Marco Maggi: Initialism (From Obscurantism to Enlightenment)
On ViewJosée Bienvenu Gallery
Initialism (From Obscurantism to Enlightenment)
September 12 – November 16, 2019
Marco Maggi has brought about the improbable union of Plato and Stéphane Mallarmé. Specifically, the marriage of Plato's allegory of the cave in the Republic and Mallarmé's Un coup des dés jamais n'abolira le hasard, his polyphonic text, meant to be read simultaneously at several levels in order to be understood. Process, especially the educational process, is a key element here: in a darkened gallery, the viewer, flashlight in hand, traces Maggi's scattered text as it follows the wall. We are moving, as his title suggests, from darkness to illumination.
Well, maybe. In fact, by using the flashlight to pinpoint specific episodes of his non-sequential narrative, we act out an inverted version of Plato's cave dwellers. Chained, with a fire behind them, they see only the shadows of things, and this they call reality. Maggi reverses this by having us behind the flashlight trying to decipher what he has inscribed on the wall. We can't of course, just as we cannot read Mallarmé's poem on several levels at the same time, so we have to rely on our dodgy visual memory to come up with some idea of the totality.
This enactment of the collapse of visual perception paradoxically supports Maggi's notion of "initialism," the progressive decay of words in our society into abbreviations. One danger of the term "initialism" is its similarity to the Lettrism French Dada movement of the 1940s. But where the lettrists sought to reduce language to letters, a kind of minimalist abstraction, Maggi is decrying the corruption of language through acronyms. From this perspective, he has managed to turn abstraction into cultural criticism.
Fortunately, he does not leave the viewer stranded on the wall. We realize that the bits and pieces we've just seen are, in addition to being an allegory about our inability see the whole of life because we are blinded by its fragments, the elements swirling around in Maggi's imagination. Memories, epiphanies, the junk media throw at us daily: all these things come into focus in the thirteen works, collages in fact, that constitute the second phase of the show.
Here the letters we found using the flashlight come home to roost. Letterist (Slide Typewriter C) (2019) deploys the letter C in such a way that it ceases to be a letter and becomes instead a pattern made up of five blue squares in the horizontal members and ten in the vertical. The closer we get to this piece the more we realize that texture and surface are important factors here, that C looks like a fortification, or at least the plan for one. Squared off, with its broadest side defending the center of the piece, it seems composed by a military engineer and defies attack. Maggi, like Mallarmé, leaves nothing to chance, except the possibility of our understanding the work above and beyond its formal beauty.

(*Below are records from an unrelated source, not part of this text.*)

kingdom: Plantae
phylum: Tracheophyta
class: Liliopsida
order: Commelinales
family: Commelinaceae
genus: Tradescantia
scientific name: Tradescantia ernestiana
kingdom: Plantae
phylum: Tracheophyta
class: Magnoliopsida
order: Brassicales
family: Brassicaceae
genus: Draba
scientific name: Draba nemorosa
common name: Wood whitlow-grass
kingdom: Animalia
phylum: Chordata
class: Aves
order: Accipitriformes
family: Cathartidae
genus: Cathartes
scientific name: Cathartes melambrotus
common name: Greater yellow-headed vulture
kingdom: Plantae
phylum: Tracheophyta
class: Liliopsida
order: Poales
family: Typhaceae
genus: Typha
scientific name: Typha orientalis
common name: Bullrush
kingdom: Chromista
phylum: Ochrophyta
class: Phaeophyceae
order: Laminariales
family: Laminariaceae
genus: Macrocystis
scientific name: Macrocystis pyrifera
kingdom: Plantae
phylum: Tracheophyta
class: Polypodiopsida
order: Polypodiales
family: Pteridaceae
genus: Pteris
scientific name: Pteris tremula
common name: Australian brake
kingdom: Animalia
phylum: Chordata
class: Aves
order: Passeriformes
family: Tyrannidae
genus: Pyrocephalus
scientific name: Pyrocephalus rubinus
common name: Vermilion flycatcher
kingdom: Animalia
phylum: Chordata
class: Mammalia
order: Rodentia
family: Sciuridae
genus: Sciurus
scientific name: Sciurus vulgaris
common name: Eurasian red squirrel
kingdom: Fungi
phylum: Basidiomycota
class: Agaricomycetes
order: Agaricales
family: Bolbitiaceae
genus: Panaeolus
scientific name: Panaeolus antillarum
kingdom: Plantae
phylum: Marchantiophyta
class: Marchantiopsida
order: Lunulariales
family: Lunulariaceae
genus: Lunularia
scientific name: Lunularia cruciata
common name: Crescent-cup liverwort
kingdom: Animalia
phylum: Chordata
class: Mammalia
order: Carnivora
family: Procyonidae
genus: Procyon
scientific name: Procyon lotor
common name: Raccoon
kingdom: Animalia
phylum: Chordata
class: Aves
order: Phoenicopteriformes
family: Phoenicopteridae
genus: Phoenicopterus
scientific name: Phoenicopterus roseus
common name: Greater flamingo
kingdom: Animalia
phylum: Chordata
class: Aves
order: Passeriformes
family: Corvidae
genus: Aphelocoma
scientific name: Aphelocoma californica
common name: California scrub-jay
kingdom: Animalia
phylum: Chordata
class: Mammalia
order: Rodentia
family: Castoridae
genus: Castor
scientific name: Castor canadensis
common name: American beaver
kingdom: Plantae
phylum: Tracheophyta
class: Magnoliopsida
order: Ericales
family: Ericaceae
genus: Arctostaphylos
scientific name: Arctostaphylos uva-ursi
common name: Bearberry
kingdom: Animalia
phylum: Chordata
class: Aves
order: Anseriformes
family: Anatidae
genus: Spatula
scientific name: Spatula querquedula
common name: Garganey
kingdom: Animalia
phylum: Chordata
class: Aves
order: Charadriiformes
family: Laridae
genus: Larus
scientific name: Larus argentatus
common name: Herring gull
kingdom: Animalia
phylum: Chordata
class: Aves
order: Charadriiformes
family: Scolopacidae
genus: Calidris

The same problematic--the elusiveness of meaning, assuming there is one--prevails in the magnificent Palindromo (2019). A palindrome can be read right to left or left to right and mean the same thing: Madam I'm Adam. But this diptych--the artist stipulates a one-inch space between the panels--is not composed of mirroring halves. You may "read" these compositions made of self-adhesive paper on paper in either direction, but in the end you will be left with only a confused image rather like a printed circuit for each side. Again, all is premeditated, nothing left to chance in the composition. We have the experience, but we miss the meaning.
The letters decay even further in the five "Waiting to Surface" works. Maggi makes us into astronauts descending onto the surface of a strange planet. As we move closer to, for instance, Waiting to Surface (U) (2019), we discern structures, patterns, and, yes, the letter U, but we realize that deciphering this image is impossible. But Maggi's incomprehensible letters make artistic sense; those of the acronym makers leave us dumbfounded.